Menu Close

Comment Donald Trump et Vladimir Poutine dévoient le concept de vérité

La banalisation des discours qui s'affranchissent impunément de la réalité doit nous alerter. AFP

Qu’il y ait eu et qu’il y ait des petits et grands arrangements avec la vérité, rien de très nouveau sous le soleil de l’histoire.
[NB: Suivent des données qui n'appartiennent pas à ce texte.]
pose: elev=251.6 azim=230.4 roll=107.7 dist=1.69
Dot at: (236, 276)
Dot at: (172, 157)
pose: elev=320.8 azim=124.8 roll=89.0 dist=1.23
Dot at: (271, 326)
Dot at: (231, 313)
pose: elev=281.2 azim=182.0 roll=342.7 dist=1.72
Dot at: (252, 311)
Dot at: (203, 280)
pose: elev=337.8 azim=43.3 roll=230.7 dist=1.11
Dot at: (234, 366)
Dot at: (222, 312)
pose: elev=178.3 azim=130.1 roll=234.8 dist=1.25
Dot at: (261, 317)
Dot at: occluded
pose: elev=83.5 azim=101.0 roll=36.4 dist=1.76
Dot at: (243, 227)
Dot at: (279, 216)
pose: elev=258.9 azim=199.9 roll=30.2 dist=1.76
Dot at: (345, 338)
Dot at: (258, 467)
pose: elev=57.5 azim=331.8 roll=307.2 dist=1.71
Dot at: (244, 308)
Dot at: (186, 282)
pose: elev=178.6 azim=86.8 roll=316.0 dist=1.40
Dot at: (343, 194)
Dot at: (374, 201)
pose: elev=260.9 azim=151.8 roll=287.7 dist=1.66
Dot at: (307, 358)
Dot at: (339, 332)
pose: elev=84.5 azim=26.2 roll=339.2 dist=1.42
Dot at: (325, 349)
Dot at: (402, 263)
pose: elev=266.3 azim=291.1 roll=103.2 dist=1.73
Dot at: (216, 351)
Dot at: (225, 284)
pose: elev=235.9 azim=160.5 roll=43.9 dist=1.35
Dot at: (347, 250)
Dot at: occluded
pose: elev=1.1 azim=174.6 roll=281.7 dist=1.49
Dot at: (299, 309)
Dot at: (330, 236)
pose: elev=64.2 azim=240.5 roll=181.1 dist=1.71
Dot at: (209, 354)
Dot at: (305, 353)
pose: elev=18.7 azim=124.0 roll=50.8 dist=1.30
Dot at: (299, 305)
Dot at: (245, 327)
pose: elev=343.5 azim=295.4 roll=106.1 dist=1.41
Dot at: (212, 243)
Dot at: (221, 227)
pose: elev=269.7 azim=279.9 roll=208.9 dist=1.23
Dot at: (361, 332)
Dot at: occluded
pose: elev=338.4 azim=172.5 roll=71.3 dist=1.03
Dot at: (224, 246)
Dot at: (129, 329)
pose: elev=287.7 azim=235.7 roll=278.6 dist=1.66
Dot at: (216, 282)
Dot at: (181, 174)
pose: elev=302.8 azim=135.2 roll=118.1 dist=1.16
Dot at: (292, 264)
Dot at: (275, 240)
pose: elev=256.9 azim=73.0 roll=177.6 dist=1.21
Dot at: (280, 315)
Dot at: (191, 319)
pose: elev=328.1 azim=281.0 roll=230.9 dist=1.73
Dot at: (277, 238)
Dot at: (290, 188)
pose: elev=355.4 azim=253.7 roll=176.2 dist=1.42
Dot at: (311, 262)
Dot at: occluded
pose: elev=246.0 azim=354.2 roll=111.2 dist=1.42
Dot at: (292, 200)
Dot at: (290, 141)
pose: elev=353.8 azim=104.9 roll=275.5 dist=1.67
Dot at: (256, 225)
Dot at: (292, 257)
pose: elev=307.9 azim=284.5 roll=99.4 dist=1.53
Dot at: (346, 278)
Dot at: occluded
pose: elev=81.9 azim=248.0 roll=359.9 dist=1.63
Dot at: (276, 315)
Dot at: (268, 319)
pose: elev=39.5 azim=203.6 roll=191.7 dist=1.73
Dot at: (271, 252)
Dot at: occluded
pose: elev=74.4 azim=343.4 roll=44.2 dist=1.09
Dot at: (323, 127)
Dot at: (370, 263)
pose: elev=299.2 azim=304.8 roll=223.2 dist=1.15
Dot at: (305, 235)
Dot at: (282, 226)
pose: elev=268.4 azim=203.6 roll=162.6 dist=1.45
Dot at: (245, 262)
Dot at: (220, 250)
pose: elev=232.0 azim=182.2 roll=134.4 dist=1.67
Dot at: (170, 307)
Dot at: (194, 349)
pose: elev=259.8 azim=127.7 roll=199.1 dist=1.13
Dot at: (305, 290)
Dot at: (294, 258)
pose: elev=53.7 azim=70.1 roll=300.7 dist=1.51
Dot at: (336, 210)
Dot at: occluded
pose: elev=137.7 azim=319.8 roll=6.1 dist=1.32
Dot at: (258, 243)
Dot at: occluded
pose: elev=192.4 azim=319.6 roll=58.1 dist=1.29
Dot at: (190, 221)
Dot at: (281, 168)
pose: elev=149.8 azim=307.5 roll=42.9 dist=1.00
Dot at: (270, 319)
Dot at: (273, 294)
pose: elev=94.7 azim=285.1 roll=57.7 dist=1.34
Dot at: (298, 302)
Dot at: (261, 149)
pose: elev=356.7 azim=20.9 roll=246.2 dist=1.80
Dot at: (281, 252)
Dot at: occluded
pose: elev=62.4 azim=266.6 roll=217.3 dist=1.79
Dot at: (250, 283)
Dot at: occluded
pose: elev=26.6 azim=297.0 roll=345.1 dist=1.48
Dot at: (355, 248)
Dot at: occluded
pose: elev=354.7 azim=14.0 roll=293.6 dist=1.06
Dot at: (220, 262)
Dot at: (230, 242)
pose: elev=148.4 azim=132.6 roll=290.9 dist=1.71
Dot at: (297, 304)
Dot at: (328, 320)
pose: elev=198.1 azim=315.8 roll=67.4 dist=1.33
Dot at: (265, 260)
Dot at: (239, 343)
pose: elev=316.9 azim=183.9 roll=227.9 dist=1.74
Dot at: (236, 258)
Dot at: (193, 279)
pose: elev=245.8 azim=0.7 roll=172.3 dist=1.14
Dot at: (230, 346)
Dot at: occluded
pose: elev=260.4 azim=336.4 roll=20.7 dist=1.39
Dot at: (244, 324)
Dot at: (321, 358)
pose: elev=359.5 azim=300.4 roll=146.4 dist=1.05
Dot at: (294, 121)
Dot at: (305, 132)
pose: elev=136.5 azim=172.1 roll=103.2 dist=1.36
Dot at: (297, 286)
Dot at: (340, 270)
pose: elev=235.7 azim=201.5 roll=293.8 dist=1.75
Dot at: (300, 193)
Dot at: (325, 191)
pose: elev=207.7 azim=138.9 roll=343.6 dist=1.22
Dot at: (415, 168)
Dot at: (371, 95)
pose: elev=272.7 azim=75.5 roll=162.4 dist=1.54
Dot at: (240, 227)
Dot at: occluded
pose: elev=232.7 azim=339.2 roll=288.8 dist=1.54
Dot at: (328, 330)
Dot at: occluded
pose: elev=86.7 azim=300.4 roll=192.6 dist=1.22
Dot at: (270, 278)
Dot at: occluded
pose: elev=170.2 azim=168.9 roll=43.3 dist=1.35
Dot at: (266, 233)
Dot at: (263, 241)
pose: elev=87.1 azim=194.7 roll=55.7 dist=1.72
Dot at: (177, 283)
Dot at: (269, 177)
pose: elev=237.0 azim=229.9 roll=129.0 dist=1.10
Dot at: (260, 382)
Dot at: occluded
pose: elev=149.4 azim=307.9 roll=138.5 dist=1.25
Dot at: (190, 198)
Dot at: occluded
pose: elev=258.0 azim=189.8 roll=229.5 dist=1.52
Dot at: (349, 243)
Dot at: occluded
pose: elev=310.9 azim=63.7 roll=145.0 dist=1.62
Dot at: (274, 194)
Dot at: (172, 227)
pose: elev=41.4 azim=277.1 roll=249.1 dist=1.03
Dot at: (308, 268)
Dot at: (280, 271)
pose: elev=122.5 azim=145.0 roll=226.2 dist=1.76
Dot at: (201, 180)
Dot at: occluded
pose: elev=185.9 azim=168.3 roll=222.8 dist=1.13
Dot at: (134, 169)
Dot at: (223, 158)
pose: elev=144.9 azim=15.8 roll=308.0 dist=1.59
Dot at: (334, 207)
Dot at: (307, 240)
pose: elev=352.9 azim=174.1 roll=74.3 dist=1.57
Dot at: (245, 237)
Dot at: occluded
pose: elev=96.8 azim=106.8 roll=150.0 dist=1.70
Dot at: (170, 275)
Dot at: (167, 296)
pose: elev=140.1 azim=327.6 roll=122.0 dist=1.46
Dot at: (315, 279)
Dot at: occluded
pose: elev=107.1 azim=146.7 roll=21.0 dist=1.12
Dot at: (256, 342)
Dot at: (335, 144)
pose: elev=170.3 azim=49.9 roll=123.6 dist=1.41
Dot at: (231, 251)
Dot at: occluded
On peut en revanche questionner une certaine forme de démonétisation de la valeur de la vérité, caractéristique de ce qu’on nomme aujourd’hui le régime de la post-vérité et qui me semble révéler une crise de notre rapport à la réalité.

Tout se passe comme si les stratégies de mystification étaient devenues désormais des paroles publiques comme les autres, tout aussi légitimes que les vérités factuelles que les historiens et les journalistes s’attachent patiemment à établir.

Deux événements récents me semblent symptomatiques de cette crise du rapport à la réalité que traversent nos démocraties.

Le « Réseau Vérité »

Nous avons d’abord assisté au lancement du réseau social de Donald Trump, même s’il fut néanmoins éclipsé par l’accélération de la crise russo-ukrainienne. On s’en souvient, au lendemain de l’Assaut du Capitole par ses partisans, Donald Trump avait été exclu de Twitter « indéfiniment à cause du risque de nouvelles incitations à la violence ». Qu’à cela ne tienne, l’ex-Président américain avait annoncé qu’il allait créer son propre réseau, nommé tout à fait humblement, « Truth Social », qu’on peut traduire par « Réseau Vérité ». C’est désormais chose faite depuis fin février.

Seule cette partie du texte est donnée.